• Job: Write out every line of text in the rows below word for word, leaving out the pictures.

• Data shown:
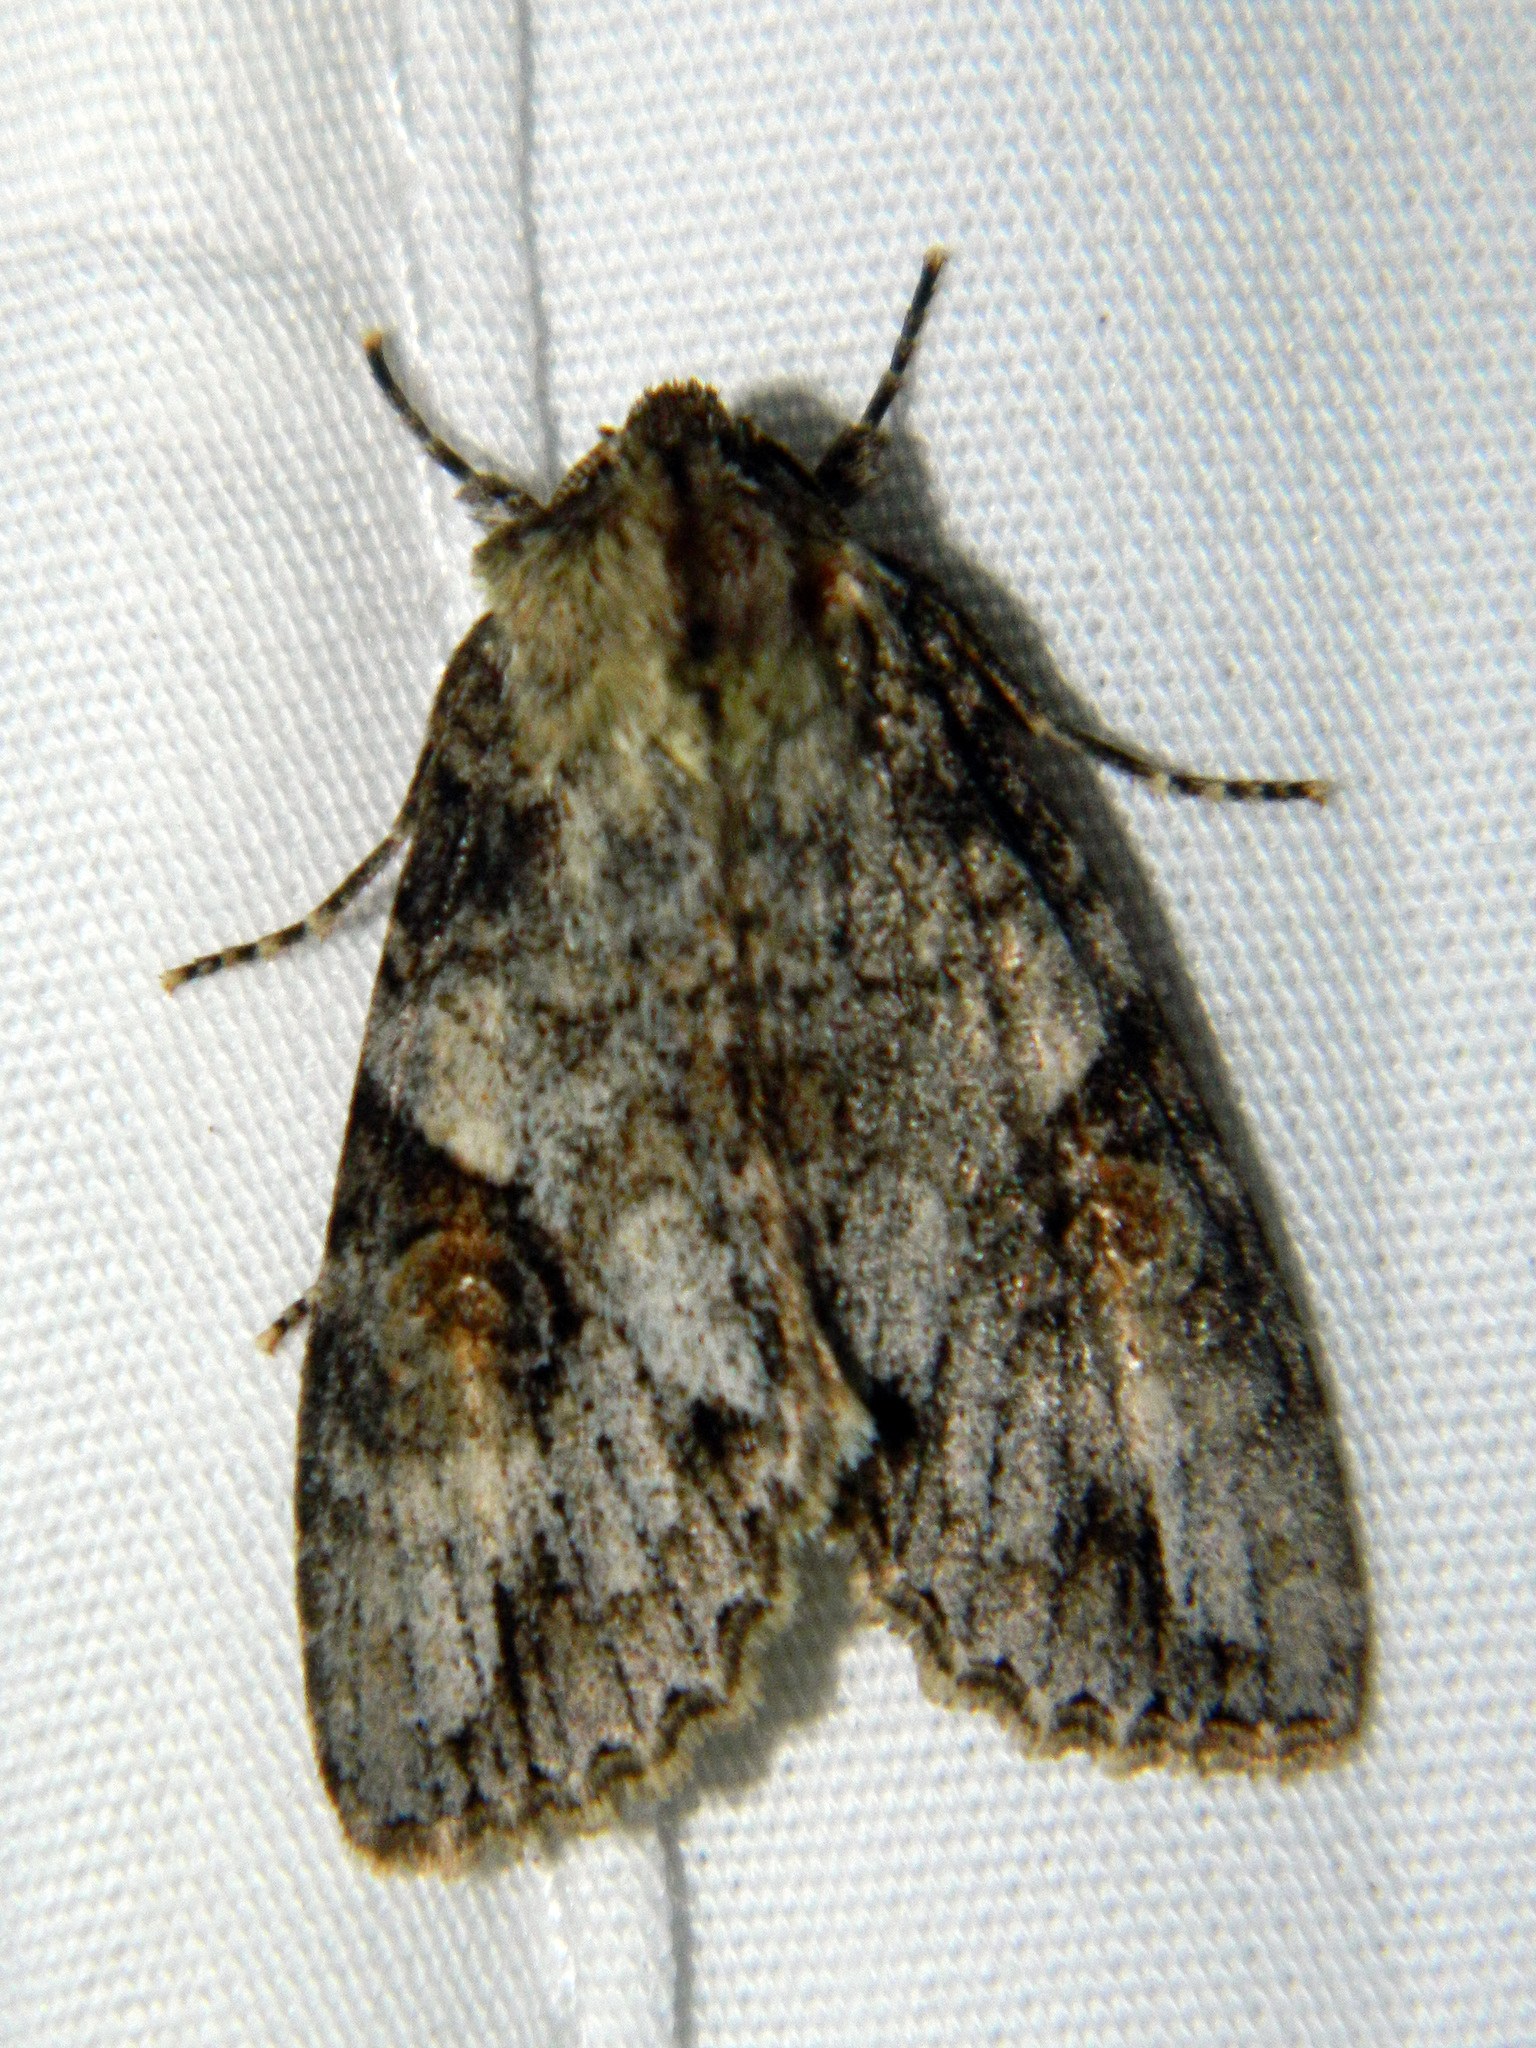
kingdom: Animalia
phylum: Arthropoda
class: Insecta
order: Lepidoptera
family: Noctuidae
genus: Achatia
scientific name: Achatia latex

• The result:
kingdom: Animalia
phylum: Arthropoda
class: Insecta
order: Lepidoptera
family: Noctuidae
genus: Achatia
scientific name: Achatia latex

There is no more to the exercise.